La polarización no es solo argentina
En un interesante artículo, el catedrático español Mariano Torcal estableció una diferencia entre la polarización ideológica y aquella de carácter afectivo. Entiende el politólogo esta última como resultado de la diferencia entre los sentimientos positivos hacia el propio grupo partidista y la animosidad hacia los “otros”. A diferencia de la polarización ideológica, que se basa en el debate de ideas, la afectiva es un fenómeno emocional, incluso tribal. No se trata entonces de estar en desacuerdo con una propuesta, sino de sentir un rechazo visceral hacia quienes la proponen, simplemente por pertenecer a un “bando” diferente: el adversario político se transforma en consecuencia en un enemigo personal y moral.
Como con el colesterol bueno y el malo, estaríamos en presencia de una polarización “saludable” y otra “tóxica”; la política argentina a partir de 2008 se ha deslizado de la polarización ideológica a una expresión emocional de la polarización. Entre 1983 y 2008, la polarización no inhibió la posibilidad de arribar a acuerdos de convivencia en momentos de excepción; la unidad partidaria frente a la sublevación militar de Semana Santa en 1987, los acuerdos que hicieron posible la reforma constitucional de 1994, la experiencia cuasi coalicional de Eduardo Duhalde y la conformación de la Mesa de Diálogo auspiciada por la Iglesia Católica en el marco de la crisis social de 2001/2002 representan emblemáticos ejemplos de inclinación al compromiso en momentos de emergencia política, institucional y social.
El conflicto entre un novel gobierno de Cristina Fernández de Kirchner y las organizaciones agropecuarias en los primeros meses de 2008 sobre la resolución 125 constituyó una bisagra, en la medida en que reinstaló una dinámica de confrontación prácticamente abandonada desde el retorno de la democracia en 1983 en una transición de una política como expresión de compromiso hacia una visión agonal de esta: la competencia política se dirime ya no entre adversarios, sino entre enemigos irreconciliables.
El retorno de la confrontación trajo aparejada la emergencia/enunciación de una serie de expresiones tendientes tanto a la descalificación del adversario (ahora enemigo político) como a la exacerbación de divisiones (pre)existentes en la sociedad argentina; en este contexto aparecieron durante el kirchnerismo términos de dudosa capacidad explicativa, pero de indudable eficacia persuasoria, como la categoría de “destituyente” o la utilización de expresiones tendientes a la animalización de los líderes políticos o de los espacios políticos representados por esos líderes, como el “gato”, la “yegua” y la reaparición del término “gorilas”.

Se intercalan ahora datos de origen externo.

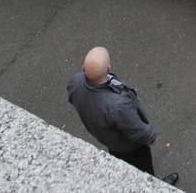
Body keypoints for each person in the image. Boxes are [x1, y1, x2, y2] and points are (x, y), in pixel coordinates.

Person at [67, 47, 177, 182]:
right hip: (130, 148)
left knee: (124, 165)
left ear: (83, 68)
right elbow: (137, 130)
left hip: (110, 141)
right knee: (144, 171)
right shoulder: (117, 106)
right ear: (108, 69)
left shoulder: (76, 82)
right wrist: (151, 136)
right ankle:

La experiencia de Javier Milei ha profundizado el antagonismo en el plano narrativo mediante el uso de expresiones como la “casta” para referirse a la clase política y en la actualidad a los medios de comunicación independientes, “ratas” para caracterizar a diferentes actores con representación en las instituciones legislativas, y “mandriles”, “econochantas” o “ñoños republicanos” referidas a segmentos que manifiestan su disenso con diferentes aspectos de la política oficial, sean estos de índole sustantiva o formal, no obstante encontrarnos en presencia en los últimos meses de un “león herbívoro” libertario menos proclive a la agresión verbal contra sus adversarios.

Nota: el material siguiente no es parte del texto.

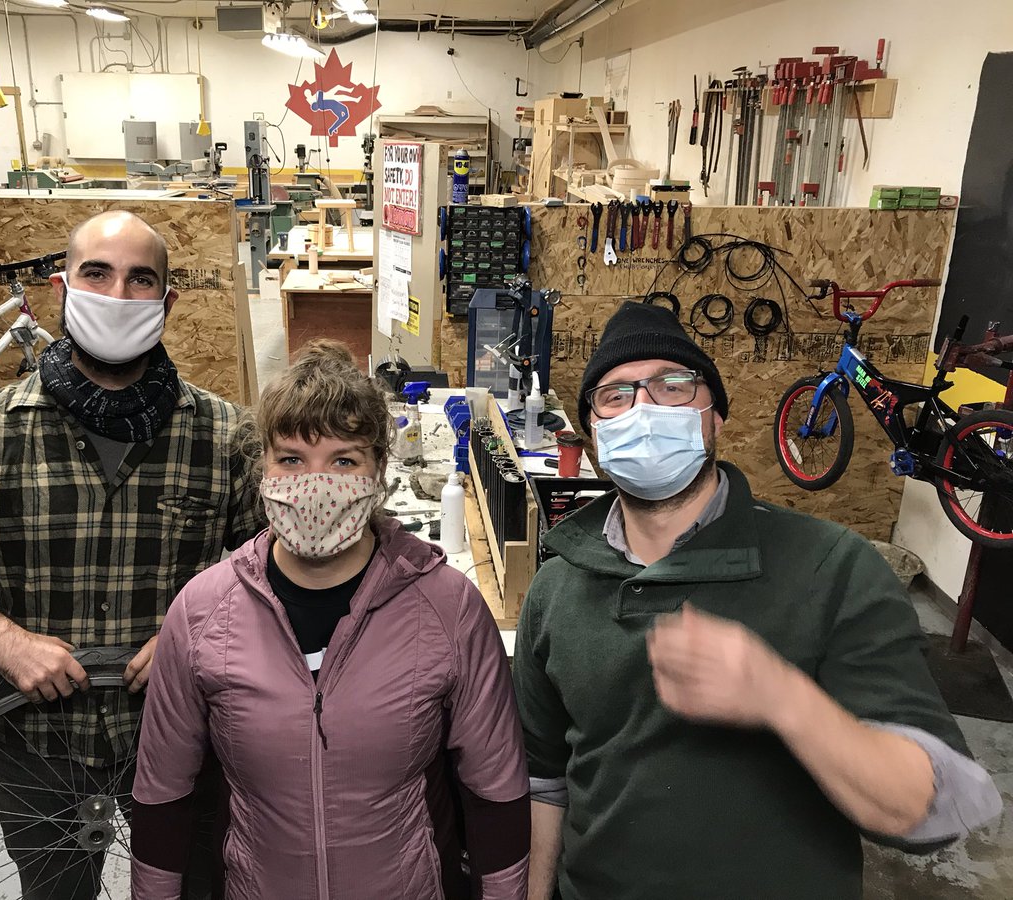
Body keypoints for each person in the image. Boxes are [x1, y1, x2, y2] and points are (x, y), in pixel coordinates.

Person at [514, 301, 1002, 900]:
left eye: (673, 385)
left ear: (715, 417)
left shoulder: (832, 569)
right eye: (615, 396)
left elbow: (935, 809)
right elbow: (546, 782)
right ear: (593, 431)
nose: (642, 409)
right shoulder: (557, 585)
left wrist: (782, 697)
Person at [0, 210, 265, 900]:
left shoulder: (224, 438)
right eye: (97, 274)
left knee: (197, 887)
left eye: (140, 279)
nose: (117, 295)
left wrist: (199, 635)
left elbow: (267, 570)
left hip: (181, 730)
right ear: (62, 285)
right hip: (32, 738)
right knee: (55, 892)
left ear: (167, 301)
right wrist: (3, 640)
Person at [130, 340, 530, 900]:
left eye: (344, 460)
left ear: (379, 471)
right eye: (291, 459)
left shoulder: (450, 609)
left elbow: (497, 794)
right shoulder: (201, 614)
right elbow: (161, 796)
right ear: (262, 468)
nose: (315, 484)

Si para el célebre Charly García la alegría no era solo brasileña, analizando el proceso electoral en la región en el quinquenio 2019-2024 podemos afirmar sin dudar que la polarización no es solo argentina; en un rápido recorrido por 17 países de América Latina nos encontramos con que tres de ellos pueden ubicarse en la extrema izquierda –Cuba, Nicaragua, Venezuela–, 5 en la izquierda –Bolivia, Brasil, Colombia, Honduras y México–, 2 en la centroizquierda –Chile, Uruguay–, 3 en la derecha –Costa Rica, Panamá, Perú–, 1 en la centroderecha –Paraguay– y 3 de 17 en la extrema derecha –Argentina, Ecuador, El Salvador–. Polarización y fragmentación: una perfecta tormenta.
Un clima de desencanto de las elites políticas –no confundir método democrático con la clase política elegida mediante el procedimiento democrático–, de crecimiento de la intolerancia política y radicalización de la competencia electoral y el desarrollo de nuevas tecnologías que exacerban la radicalización del clima político –ira más algoritmos, diría Giuliano Da Empoli– permiten empezar a comprender un fenómeno local y al mismo tiempo de carácter global.
La polarización no es solo argentina. Pero sí es un espejo que nos devuelve, amplificada, la dificultad de las democracias contemporáneas para transformar la diferencia en diálogo y la competencia en convivencia.